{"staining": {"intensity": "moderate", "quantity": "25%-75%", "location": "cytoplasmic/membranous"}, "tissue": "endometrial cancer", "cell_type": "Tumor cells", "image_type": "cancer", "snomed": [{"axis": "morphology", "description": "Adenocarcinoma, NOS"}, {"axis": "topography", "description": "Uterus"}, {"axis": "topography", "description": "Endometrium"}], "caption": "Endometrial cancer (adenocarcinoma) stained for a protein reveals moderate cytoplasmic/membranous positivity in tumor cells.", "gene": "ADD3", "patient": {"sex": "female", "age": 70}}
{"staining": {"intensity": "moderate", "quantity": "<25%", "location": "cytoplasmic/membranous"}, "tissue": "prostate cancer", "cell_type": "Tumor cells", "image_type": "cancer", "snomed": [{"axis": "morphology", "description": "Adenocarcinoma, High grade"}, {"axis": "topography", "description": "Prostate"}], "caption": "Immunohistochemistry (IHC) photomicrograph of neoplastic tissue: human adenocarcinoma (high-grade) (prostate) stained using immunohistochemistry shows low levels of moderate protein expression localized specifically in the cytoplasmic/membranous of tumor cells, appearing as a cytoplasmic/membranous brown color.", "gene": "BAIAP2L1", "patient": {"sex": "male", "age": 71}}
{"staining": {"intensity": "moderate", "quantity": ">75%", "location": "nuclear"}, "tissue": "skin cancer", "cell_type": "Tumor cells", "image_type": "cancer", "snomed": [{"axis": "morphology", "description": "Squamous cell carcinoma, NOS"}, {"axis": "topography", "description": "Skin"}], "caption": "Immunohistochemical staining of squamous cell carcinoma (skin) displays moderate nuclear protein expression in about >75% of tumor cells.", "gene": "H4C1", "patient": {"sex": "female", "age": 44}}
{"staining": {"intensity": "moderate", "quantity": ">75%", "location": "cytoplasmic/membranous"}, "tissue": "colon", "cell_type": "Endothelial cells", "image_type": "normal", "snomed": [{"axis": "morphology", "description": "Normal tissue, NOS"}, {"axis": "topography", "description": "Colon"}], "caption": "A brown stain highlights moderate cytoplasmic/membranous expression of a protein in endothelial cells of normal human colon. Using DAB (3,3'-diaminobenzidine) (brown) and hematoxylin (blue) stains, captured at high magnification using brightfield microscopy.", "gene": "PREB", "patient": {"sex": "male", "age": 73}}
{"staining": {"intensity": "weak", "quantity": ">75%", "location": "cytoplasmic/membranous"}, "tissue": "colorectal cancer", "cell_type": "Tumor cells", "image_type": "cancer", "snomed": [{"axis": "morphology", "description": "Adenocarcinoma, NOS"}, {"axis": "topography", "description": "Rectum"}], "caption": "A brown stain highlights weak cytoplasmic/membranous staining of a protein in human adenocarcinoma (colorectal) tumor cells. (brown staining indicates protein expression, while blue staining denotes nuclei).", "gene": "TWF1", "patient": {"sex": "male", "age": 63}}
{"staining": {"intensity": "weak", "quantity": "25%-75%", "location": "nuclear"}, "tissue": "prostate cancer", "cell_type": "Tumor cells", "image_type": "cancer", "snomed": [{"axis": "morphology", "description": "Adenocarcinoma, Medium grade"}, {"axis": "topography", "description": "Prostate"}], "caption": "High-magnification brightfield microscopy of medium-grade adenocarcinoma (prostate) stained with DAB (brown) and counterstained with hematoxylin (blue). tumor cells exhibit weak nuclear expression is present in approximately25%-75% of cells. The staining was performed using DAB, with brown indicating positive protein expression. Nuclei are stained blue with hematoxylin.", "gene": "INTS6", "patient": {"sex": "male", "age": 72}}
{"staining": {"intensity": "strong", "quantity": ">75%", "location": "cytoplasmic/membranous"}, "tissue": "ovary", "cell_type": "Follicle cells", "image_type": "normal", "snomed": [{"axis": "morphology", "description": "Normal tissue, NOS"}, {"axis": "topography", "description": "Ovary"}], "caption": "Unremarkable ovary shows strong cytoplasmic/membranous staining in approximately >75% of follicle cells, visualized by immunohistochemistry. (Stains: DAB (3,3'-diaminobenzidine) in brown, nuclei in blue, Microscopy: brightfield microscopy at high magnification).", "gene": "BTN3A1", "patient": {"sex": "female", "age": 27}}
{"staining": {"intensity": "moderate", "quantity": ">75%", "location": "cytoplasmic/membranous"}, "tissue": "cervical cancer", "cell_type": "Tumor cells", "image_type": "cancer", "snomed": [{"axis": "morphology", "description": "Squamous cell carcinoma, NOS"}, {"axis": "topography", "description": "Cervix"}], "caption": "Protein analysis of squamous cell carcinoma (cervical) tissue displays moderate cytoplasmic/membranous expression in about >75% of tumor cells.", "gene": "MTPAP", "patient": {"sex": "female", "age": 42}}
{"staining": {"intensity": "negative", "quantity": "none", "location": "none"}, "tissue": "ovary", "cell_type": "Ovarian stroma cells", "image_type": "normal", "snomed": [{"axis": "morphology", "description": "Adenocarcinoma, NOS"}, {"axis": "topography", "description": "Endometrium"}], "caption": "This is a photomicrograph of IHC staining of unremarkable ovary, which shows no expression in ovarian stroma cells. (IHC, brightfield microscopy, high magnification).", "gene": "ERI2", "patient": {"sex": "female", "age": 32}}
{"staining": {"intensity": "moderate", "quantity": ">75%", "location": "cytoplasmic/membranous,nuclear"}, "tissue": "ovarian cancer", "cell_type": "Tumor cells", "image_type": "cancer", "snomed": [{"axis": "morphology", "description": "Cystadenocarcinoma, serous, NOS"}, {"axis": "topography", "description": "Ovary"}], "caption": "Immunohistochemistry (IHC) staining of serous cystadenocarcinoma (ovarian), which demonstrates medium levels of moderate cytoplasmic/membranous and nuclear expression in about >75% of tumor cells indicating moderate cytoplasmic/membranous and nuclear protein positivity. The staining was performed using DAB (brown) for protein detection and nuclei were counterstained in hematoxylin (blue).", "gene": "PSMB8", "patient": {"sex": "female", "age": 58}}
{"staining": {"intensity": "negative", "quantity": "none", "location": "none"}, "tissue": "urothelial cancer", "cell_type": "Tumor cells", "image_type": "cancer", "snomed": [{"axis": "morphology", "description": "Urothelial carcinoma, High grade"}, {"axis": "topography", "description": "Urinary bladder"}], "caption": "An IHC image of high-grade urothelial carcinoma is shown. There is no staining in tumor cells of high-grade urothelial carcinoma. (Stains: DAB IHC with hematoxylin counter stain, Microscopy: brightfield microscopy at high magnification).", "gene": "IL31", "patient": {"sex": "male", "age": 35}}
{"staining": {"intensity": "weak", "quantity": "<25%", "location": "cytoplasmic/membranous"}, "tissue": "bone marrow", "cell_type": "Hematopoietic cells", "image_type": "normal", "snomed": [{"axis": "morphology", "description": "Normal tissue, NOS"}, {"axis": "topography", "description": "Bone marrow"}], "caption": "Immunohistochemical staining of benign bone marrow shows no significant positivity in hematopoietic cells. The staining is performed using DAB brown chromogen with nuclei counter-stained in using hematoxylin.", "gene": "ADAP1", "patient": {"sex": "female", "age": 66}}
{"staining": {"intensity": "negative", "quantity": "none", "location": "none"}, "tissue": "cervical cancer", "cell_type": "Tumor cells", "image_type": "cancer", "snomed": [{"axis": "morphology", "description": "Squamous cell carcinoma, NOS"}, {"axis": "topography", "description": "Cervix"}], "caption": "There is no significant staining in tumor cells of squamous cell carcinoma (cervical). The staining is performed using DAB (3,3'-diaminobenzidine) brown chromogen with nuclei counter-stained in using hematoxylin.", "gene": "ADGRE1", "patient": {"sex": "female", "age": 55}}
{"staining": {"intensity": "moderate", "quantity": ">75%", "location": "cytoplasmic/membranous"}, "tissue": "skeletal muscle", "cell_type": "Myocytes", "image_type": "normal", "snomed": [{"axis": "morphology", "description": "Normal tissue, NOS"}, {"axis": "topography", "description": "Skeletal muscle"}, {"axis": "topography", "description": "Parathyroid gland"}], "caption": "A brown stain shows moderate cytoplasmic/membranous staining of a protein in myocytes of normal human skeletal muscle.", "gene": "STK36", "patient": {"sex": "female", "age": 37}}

# Exercise prompt
Copy out every line from the material above in which the word "There" appears.

# Your response
{"staining": {"intensity": "negative", "quantity": "none", "location": "none"}, "tissue": "urothelial cancer", "cell_type": "Tumor cells", "image_type": "cancer", "snomed": [{"axis": "morphology", "description": "Urothelial carcinoma, High grade"}, {"axis": "topography", "description": "Urinary bladder"}], "caption": "An IHC image of high-grade urothelial carcinoma is shown. There is no staining in tumor cells of high-grade urothelial carcinoma. (Stains: DAB IHC with hematoxylin counter stain, Microscopy: brightfield microscopy at high magnification).", "gene": "IL31", "patient": {"sex": "male", "age": 35}}
{"staining": {"intensity": "negative", "quantity": "none", "location": "none"}, "tissue": "cervical cancer", "cell_type": "Tumor cells", "image_type": "cancer", "snomed": [{"axis": "morphology", "description": "Squamous cell carcinoma, NOS"}, {"axis": "topography", "description": "Cervix"}], "caption": "There is no significant staining in tumor cells of squamous cell carcinoma (cervical). The staining is performed using DAB (3,3'-diaminobenzidine) brown chromogen with nuclei counter-stained in using hematoxylin.", "gene": "ADGRE1", "patient": {"sex": "female", "age": 55}}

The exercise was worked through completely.